BoW with unigrams shape: (499, 1689)
BoW with bigrams shape: (499, 2596)


# N-grams:


In [27]:
# N-grams (let's use bi-grams)
vectorizer_ngram = CountVectorizer(ngram_range=(2, 4))
X_ngram = vectorizer_ngram.fit_transform(df['headline_text'])
print("Bi-gram shape:", X_ngram.shape)

Bi-gram shape: (499, 6616)


# TF-IDF:

In [28]:
# TF-IDF
tfidf_vectorizer = TfidfVectorizer()
X_tfidf = tfidf_vectorizer.fit_transform(df['headline_text'])
print("TF-IDF shape:", X_tfidf.shape)


TF-IDF shape: (499, 1689)


# One-Hot Encoding:

In [33]:
# One-Hot Encoding for 'headline_text'
encoder = CountVectorizer()
X_onehot = encoder.fit_transform(df['headline_text'])
print("One-Hot Encoding shape:", X_onehot.shape)

# Split the dataset for training and testing
X_train, X_test, y_train, y_test = train_test_split(X_onehot, df['publish_date'], test_size=0.2, random_state=42)

# Train a classifier (e.g., Naive Bayes) on BoW features
classifier = MultinomialNB()
classifier.fit(X_train, y_train)

# Evaluate accuracy on the test set
y_pred = classifier.predict(X_test)
accuracy = accuracy_score(y_test, y_pred)
print(f"Accuracy with One-Hot Encoding: {accuracy}")
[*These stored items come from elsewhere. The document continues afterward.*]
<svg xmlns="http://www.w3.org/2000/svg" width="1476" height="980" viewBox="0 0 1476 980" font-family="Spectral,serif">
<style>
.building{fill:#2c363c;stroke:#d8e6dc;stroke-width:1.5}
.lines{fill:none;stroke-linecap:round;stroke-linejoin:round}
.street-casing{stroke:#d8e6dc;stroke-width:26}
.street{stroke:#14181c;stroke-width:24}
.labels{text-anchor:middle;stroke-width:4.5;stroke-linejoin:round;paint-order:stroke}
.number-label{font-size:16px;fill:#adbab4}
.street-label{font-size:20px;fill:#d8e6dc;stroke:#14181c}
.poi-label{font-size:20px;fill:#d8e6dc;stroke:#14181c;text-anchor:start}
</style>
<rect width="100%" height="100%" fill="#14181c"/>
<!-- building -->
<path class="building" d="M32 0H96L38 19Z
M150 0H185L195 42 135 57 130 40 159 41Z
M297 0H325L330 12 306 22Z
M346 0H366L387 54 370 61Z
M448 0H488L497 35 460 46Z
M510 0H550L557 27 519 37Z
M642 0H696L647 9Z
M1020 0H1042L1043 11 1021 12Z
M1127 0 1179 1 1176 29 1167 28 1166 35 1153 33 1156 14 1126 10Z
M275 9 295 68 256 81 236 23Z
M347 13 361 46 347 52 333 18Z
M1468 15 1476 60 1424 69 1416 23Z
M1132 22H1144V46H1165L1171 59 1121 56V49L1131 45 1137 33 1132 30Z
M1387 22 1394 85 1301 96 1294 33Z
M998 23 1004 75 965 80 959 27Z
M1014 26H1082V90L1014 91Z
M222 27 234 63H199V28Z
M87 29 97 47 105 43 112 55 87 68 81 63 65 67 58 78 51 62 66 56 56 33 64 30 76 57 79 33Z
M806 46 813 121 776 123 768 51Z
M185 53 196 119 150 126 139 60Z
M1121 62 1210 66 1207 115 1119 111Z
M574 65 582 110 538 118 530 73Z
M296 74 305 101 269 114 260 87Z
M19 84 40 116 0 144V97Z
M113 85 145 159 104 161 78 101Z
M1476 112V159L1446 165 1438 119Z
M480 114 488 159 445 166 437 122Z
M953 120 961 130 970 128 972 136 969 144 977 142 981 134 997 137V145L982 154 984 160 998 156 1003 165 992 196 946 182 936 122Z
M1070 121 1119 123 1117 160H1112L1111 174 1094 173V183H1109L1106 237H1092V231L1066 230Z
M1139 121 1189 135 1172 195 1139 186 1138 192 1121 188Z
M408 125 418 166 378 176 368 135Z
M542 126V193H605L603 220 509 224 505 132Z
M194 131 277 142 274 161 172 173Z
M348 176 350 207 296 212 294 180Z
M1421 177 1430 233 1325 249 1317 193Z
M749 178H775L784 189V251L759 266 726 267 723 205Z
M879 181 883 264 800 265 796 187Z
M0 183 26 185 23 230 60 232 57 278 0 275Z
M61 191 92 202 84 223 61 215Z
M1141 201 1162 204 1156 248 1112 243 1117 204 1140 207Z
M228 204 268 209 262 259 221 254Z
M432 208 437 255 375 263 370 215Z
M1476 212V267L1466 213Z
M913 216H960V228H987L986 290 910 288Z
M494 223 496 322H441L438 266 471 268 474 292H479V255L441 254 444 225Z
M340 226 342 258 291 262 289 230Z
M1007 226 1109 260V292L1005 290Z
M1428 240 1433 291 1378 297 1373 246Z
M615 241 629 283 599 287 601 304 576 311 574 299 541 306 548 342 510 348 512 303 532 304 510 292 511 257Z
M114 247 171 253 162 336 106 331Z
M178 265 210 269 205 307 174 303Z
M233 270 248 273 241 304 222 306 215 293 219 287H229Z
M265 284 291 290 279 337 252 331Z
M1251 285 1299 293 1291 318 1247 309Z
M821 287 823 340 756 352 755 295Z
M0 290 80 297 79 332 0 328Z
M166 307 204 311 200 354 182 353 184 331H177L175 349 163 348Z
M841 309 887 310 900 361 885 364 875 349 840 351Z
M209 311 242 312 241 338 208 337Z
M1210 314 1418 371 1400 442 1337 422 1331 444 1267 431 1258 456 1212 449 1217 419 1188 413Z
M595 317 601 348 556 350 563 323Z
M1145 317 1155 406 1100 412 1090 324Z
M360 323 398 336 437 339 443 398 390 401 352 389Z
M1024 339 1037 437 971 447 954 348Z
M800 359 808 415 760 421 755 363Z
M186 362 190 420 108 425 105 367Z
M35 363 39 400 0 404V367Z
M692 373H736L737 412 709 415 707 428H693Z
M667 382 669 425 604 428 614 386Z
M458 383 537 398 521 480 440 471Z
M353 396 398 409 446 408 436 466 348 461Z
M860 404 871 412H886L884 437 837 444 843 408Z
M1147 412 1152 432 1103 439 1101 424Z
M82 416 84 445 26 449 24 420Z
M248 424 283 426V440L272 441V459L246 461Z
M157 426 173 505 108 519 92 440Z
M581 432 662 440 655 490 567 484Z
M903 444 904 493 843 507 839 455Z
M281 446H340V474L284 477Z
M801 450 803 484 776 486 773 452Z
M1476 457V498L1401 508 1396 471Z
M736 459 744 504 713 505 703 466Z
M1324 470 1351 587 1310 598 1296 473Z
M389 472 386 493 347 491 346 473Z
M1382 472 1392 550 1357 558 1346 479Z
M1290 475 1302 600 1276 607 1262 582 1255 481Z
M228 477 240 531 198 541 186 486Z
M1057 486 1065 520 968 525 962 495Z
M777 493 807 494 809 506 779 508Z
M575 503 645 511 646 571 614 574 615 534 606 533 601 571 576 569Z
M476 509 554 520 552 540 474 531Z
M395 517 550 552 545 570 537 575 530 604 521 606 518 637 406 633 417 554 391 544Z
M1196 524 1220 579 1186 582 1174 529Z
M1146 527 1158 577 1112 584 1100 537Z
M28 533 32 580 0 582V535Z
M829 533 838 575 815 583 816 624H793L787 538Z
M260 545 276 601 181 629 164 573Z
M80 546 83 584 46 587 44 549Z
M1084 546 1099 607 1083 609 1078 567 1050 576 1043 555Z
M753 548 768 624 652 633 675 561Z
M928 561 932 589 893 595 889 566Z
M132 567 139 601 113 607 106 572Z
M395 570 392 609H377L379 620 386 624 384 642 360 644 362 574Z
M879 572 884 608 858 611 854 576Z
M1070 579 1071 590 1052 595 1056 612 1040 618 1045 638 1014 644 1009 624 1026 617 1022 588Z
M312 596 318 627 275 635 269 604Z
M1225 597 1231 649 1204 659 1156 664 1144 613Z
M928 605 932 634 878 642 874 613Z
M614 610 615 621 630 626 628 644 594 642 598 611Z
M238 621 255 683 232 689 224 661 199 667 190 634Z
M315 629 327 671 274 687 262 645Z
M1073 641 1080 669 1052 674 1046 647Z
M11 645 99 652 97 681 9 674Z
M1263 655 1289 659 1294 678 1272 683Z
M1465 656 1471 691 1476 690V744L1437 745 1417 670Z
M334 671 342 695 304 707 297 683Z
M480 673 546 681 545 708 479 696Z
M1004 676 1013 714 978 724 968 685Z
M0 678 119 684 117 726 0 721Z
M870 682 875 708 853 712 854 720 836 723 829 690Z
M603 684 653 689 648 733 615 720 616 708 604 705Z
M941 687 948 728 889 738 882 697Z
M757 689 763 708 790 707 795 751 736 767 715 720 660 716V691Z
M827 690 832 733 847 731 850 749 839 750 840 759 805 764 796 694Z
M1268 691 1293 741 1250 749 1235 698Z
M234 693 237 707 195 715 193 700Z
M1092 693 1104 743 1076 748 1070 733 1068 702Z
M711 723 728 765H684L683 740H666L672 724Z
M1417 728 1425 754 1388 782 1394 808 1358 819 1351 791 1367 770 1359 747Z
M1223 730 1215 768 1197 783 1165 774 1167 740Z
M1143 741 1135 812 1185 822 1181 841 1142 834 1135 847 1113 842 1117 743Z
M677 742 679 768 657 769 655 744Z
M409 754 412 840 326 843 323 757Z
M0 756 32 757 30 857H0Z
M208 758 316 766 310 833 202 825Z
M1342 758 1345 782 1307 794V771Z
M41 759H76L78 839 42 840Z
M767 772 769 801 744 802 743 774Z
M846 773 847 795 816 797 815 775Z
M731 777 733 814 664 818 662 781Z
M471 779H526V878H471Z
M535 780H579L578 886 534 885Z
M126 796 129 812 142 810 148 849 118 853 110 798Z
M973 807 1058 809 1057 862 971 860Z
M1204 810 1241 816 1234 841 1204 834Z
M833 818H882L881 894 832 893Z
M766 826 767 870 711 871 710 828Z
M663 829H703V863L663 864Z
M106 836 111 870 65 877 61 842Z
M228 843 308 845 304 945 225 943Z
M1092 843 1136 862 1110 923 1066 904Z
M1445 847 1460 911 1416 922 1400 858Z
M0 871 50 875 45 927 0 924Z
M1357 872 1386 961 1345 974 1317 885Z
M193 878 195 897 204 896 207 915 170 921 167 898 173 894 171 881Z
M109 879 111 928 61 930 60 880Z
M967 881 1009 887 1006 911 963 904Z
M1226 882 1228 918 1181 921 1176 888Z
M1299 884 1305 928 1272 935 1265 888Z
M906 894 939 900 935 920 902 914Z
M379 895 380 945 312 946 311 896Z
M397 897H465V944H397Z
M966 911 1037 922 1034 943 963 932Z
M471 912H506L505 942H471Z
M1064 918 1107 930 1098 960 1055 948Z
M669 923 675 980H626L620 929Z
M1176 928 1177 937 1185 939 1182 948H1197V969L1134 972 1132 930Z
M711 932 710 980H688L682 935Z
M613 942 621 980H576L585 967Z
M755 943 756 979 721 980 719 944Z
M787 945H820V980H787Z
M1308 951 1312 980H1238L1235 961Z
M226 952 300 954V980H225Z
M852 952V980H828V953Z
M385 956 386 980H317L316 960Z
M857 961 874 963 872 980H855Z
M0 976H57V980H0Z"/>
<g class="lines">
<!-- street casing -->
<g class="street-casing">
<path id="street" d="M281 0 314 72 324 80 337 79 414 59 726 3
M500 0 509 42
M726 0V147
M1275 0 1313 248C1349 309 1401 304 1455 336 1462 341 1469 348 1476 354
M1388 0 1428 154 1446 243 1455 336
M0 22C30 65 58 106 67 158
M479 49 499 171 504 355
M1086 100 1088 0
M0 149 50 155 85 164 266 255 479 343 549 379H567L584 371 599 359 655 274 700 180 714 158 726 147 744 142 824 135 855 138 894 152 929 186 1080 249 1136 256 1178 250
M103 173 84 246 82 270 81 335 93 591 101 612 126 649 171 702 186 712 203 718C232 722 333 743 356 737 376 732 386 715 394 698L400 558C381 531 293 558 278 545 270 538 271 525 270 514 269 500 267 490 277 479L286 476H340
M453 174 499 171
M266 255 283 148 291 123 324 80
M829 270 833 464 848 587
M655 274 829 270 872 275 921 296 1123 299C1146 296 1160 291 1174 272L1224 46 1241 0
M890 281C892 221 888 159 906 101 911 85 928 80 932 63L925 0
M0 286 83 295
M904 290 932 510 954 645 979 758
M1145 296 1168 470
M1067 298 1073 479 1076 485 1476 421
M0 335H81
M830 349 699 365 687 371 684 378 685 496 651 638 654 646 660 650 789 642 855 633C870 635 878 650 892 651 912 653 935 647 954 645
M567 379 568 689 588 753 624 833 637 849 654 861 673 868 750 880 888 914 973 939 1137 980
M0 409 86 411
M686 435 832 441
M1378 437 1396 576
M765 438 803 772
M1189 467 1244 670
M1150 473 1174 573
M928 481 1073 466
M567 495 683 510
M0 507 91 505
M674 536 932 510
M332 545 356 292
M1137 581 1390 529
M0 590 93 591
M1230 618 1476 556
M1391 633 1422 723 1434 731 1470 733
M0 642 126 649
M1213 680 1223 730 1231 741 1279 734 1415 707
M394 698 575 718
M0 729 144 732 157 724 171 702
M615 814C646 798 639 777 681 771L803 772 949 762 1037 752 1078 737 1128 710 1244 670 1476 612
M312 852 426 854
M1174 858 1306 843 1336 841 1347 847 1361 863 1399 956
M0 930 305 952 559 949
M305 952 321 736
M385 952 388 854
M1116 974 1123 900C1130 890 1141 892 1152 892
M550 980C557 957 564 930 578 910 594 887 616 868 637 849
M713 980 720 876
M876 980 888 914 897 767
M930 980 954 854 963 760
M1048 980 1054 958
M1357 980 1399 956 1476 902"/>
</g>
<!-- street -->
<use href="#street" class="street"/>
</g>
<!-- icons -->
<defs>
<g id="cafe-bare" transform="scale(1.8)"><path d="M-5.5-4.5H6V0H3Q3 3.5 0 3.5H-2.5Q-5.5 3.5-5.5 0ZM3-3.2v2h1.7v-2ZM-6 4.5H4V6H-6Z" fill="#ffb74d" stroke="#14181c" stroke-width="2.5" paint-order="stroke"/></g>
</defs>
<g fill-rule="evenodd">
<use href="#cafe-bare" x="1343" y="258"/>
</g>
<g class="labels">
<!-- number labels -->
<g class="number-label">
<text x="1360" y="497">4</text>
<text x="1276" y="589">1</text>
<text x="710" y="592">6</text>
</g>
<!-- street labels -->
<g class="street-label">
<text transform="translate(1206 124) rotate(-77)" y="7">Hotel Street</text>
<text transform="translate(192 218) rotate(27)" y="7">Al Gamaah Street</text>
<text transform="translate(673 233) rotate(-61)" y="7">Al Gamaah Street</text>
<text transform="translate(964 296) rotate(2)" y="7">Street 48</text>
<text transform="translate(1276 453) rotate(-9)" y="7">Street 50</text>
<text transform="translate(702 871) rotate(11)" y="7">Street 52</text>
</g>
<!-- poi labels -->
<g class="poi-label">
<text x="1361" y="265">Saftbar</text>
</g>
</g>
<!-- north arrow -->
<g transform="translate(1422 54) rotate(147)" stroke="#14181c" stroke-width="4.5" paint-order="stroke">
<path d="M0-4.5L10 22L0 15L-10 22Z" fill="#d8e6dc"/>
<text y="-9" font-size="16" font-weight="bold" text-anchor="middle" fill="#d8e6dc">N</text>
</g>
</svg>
One-Hot Encoding shape: (499, 1689)
Accuracy with One-Hot Encoding: 0.44


In [None]:
In exploring the provided news articles dataset, the absence of explicit topic categories hampers a direct understanding of the document distribution. 
However, employing various feature engineering techniques sheds light on different aspects of the dataset. 
Bag-of-Words (BoW) models, with both unigrams and bigrams, provide fundamental representations of text, capturing sequential and contextual information to varying extents. 
The incorporation of bi-grams significantly increases feature dimensionality. 
TF-IDF, by considering term importance, offers a weighted perspective on word significance. 
One-Hot Encoding, while resulting in binary representations, yielded an accuracy of 0.44. 
Recommendations for refining the text classification system include ensuring data quality, evaluating models using diverse metrics, fine-tuning hyperparameters, exploring advanced models,
and considering further preprocessing techniques or additional features to enhance classification accuracy and robustness.